WHAT YOU NEED TO DO
Go over the records and copy every line with the string "knee".

Saved data entries:
=== Section Start ===
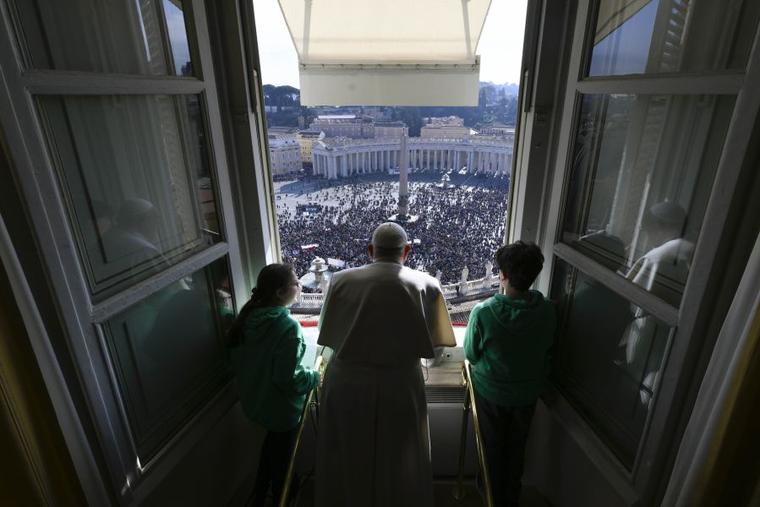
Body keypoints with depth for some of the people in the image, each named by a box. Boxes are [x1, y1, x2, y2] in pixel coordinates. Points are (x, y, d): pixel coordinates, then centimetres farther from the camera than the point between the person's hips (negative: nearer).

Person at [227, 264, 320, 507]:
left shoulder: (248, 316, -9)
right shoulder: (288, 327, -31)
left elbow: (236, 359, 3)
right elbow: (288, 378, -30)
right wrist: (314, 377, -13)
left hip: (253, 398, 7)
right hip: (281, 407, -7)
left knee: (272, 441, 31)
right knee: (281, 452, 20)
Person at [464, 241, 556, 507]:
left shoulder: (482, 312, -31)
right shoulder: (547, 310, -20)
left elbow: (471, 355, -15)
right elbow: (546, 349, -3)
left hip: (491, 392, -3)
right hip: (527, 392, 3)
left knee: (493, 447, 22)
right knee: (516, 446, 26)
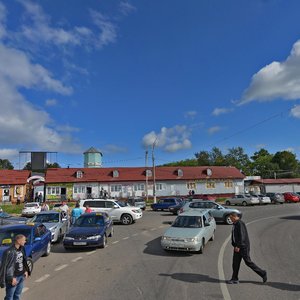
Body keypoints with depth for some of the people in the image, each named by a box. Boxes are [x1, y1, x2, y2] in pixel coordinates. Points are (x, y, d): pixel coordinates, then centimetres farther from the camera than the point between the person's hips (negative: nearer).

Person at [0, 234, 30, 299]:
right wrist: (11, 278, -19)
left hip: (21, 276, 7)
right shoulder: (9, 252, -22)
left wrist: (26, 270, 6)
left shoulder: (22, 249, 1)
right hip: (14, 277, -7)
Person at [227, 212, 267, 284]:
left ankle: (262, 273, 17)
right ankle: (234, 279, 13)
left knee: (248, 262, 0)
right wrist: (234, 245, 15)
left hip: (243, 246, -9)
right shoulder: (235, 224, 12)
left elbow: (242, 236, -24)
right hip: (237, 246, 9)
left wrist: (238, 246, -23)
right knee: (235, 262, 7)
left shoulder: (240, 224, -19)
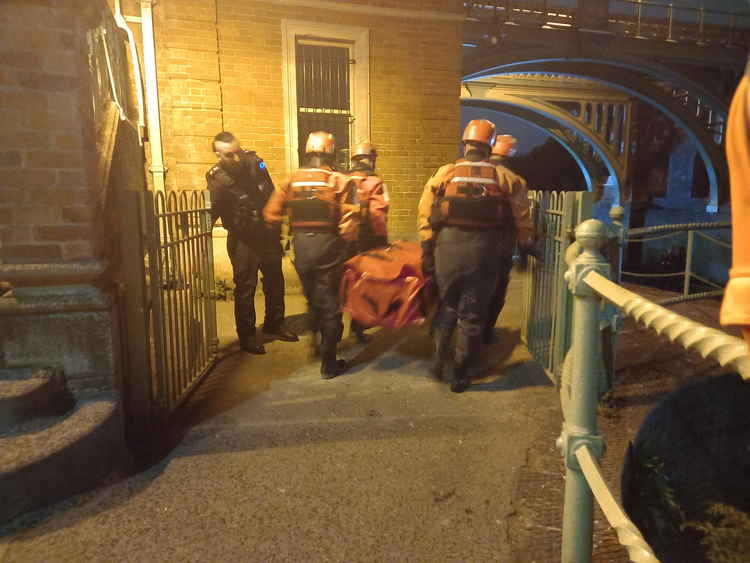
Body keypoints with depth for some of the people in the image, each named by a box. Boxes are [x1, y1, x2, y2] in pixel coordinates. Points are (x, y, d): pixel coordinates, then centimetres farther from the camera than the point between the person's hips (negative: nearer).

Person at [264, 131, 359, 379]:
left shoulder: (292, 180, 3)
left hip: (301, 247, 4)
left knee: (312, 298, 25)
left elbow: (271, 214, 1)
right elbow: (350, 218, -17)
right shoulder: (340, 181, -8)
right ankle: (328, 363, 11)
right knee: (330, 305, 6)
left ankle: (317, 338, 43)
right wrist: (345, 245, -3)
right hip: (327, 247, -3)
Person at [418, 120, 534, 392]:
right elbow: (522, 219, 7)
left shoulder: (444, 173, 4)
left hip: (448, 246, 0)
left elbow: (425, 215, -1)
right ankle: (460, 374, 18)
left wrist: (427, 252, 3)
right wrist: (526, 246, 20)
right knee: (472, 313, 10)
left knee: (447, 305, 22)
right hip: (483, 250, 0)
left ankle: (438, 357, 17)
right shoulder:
=== Section End ===
PROBLEM SOLUTION
left knee: (272, 441, 31)
right knee: (281, 452, 20)
left knee: (493, 447, 22)
right knee: (516, 446, 26)
left knee: (248, 262, 0)
right knee: (235, 262, 7)
left knee: (312, 298, 25)
right knee: (330, 305, 6)
right knee: (472, 313, 10)
left knee: (447, 305, 22)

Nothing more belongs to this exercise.